##### Data to use

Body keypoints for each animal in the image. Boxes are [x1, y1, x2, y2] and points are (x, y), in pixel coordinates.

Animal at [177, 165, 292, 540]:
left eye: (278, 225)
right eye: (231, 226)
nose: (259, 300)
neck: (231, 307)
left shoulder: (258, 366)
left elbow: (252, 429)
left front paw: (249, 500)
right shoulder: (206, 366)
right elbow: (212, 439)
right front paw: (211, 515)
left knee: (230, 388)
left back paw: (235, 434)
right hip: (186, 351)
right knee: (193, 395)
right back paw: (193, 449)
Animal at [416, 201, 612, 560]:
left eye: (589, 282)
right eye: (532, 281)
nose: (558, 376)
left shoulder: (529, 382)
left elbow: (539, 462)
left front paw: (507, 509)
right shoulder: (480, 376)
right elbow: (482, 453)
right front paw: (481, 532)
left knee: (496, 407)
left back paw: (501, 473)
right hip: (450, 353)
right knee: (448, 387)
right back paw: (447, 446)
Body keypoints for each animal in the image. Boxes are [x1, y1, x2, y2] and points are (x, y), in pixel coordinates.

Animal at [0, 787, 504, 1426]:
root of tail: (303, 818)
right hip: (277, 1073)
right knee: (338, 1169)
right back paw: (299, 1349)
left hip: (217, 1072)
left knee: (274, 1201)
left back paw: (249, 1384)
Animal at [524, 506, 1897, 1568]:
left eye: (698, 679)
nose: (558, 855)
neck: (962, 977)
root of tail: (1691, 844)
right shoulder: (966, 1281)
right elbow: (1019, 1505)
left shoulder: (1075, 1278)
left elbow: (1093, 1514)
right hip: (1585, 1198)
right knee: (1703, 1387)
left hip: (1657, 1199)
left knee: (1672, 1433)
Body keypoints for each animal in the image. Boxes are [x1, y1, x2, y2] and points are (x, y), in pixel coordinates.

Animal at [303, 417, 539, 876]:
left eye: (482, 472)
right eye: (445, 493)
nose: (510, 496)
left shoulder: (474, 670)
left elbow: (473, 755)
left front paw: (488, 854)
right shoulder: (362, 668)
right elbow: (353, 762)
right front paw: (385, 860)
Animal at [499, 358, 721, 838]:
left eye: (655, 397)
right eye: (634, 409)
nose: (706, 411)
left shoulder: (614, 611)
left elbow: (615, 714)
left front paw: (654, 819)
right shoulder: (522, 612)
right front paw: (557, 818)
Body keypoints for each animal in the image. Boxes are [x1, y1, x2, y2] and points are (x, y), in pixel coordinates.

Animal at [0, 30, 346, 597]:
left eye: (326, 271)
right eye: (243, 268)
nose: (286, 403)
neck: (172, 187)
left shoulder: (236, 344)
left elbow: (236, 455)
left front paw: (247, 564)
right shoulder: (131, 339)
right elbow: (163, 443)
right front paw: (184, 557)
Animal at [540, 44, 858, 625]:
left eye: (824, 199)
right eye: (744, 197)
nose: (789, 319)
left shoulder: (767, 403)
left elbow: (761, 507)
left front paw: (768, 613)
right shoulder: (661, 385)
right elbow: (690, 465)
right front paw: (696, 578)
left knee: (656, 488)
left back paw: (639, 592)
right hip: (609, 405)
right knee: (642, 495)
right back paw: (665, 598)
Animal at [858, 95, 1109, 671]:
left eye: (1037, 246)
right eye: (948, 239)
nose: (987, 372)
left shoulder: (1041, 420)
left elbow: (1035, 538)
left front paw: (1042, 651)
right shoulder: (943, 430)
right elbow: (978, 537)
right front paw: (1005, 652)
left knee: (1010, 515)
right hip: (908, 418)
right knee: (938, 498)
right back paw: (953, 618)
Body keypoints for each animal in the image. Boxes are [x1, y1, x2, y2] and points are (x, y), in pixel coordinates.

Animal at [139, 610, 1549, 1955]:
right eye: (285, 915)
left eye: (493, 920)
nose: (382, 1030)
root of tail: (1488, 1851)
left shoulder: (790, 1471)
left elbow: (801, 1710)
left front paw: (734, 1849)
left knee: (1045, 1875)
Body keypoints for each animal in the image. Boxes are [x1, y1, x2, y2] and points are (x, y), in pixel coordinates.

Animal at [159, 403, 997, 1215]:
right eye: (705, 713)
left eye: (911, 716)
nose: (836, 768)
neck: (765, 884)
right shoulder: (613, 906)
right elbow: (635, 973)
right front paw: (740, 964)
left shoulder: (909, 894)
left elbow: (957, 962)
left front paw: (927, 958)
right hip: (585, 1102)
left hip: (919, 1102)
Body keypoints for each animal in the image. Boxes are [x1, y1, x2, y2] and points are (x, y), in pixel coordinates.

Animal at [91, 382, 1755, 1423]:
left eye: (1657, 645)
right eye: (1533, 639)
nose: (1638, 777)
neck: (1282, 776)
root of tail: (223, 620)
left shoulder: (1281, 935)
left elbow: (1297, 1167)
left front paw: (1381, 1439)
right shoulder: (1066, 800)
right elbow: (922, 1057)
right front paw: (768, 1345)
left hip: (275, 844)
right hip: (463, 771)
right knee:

##########

> **What this task involves**
Scan the data above for the word "tail". Copy every line in which it is found.

> **Result of this task**
root of tail: (303, 818)
root of tail: (1691, 844)
root of tail: (1488, 1851)
root of tail: (223, 620)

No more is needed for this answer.